The company has mentioned that their operating model focuses solely on services that come from service professionals and that they have a goal of multiplying their earnings by about 2-3 times, making them micro-entrepreneurs. It is interesting to note that the company has about 30K service partners along with having 10K beauticians and hairdressers overall.

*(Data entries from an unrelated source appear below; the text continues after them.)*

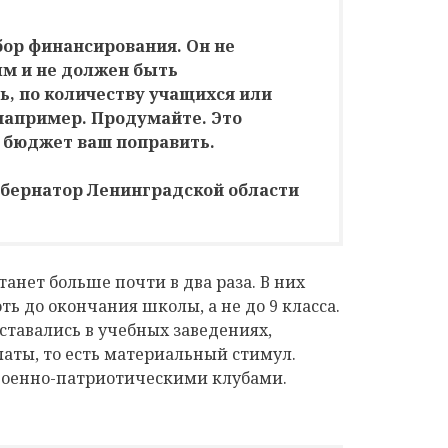
ор финансирования. Он не
м и не должен быть
, по количеству учащихся или
например. Продумайте. Это
в бюджет ваш поправить.
убернатор Ленинградской области
танет больше почти в два раза. В них
ь до окончания школы, а не до 9 класса.
ставались в учебных заведениях,
ты, то есть материальный стимул.
 военно-патриотическими клубами.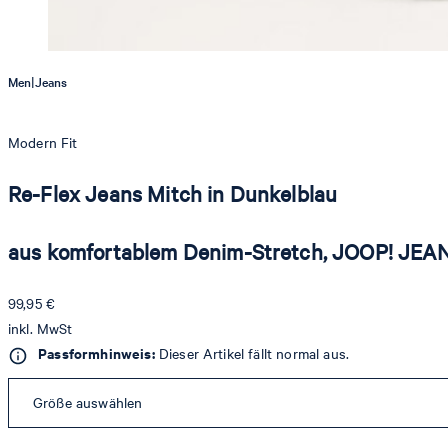
|
Men
Jeans
Modern Fit
Re-Flex Jeans Mitch in Dunkelblau
aus komfortablem Denim-Stretch, JOOP! JEA
99,95 €
inkl. MwSt
Passformhinweis:
Dieser Artikel fällt normal aus.
Größe auswählen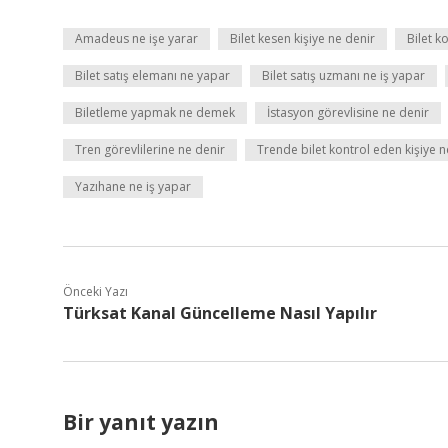
Amadeus ne işe yarar
Bilet kesen kişiye ne denir
Bilet 
Bilet satış elemanı ne yapar
Bilet satış uzmanı ne iş yapar
Biletleme yapmak ne demek
İstasyon görevlisine ne denir
Tren görevlilerine ne denir
Trende bilet kontrol eden kişiye n
Yazıhane ne iş yapar
Önceki Yazı
Türksat Kanal Güncelleme Nasıl Yapılır
Bir yanıt yazın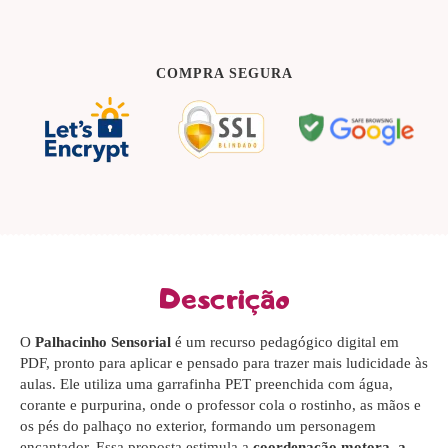
COMPRA SEGURA
Descrição
O
Palhacinho Sensorial
é um recurso pedagógico digital em
PDF, pronto para aplicar e pensado para trazer mais ludicidade às
aulas. Ele utiliza uma garrafinha PET preenchida com água,
corante e purpurina, onde o professor cola o rostinho, as mãos e
os pés do palhaço no exterior, formando um personagem
encantador. Essa proposta estimula a
coordenação motora, a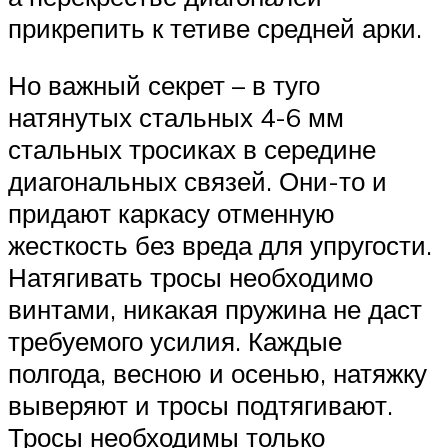
прикрепить к тетиве средней арки.
Но важный секрет – в туго
натянутых стальных 4-6 мм
стальных тросиках в середине
диагональных связей. Они-то и
придают каркасу отменную
жесткость без вреда для упругости.
Натягивать тросы необходимо
винтами, никакая пружина не даст
требуемого усилия. Каждые
полгода, весною и осенью, натяжку
выверяют и тросы подтягивают.
Тросы необходимы только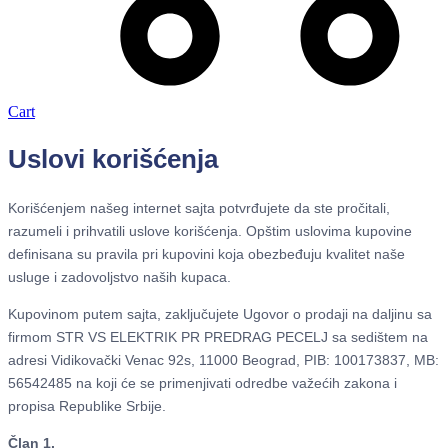
Cart
Uslovi korišćenja
Korišćenjem našeg internet sajta potvrđujete da ste pročitali,
razumeli i prihvatili uslove korišćenja. Opštim uslovima kupovine
definisana su pravila pri kupovini koja obezbeđuju kvalitet naše
usluge i zadovoljstvo naših kupaca.
Kupovinom putem sajta, zaključujete Ugovor o prodaji na daljinu sa
firmom STR VS ELEKTRIK PR PREDRAG PECELJ sa sedištem na
adresi Vidikovački Venac 92s, 11000 Beograd, PIB: 100173837, MB:
56542485 na koji će se primenjivati odredbe važećih zakona i
propisa Republike Srbije.
Član 1.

Urban Company has been ranked as one of the best places where the gig economic workers can work by the Fairwork India Ratings 2020: Labour Standards in the Platform Economy Now it becomes really important to understand that Fairwork India Ratings 2020: Labour Standards in the Platform Economy works on the principle pf ranking few of the most prominent Indian companies in terms of the working conditions found there, conditions that can be considered suitable for temporary workers. It is reported that the company stands at the top position with a score of around 8 out of 10, whereas companies such as Swiggy, Zomato, and Uber have been reported to be lying at the bottom with a rank score of about 1 out of 10.
When we talk about the situation of the company in times like these when the world is experiencing a deadly pandemic, Last year with the nation-wide lockdown, many laborers started migrating and many of the company’s partners left too. However, it was observed that the company did not give up and started onboarding which also included the ones who had lost their jobs at salons and apartment complexes. So naturally, the company helped in providing employment, and not just that, the company had also set up a relief fund, offered them health insurance for the covid-19 pandemic and it had also provided a help desk to everyone who needed assistance with hospitalization, testing and insurance claims.
Now coming back to the current scenario, it has been reported that with the latest round of funding, the three founders of the company Varun Khaitan, Abhiraj Singh Bhal, and Raghav Chandra will now have a share of 8.22% with the company each. Also, Accel India will reportedly own a stake of about 14.40%, and that Elevation Capital will hold a stake of about 14.56%.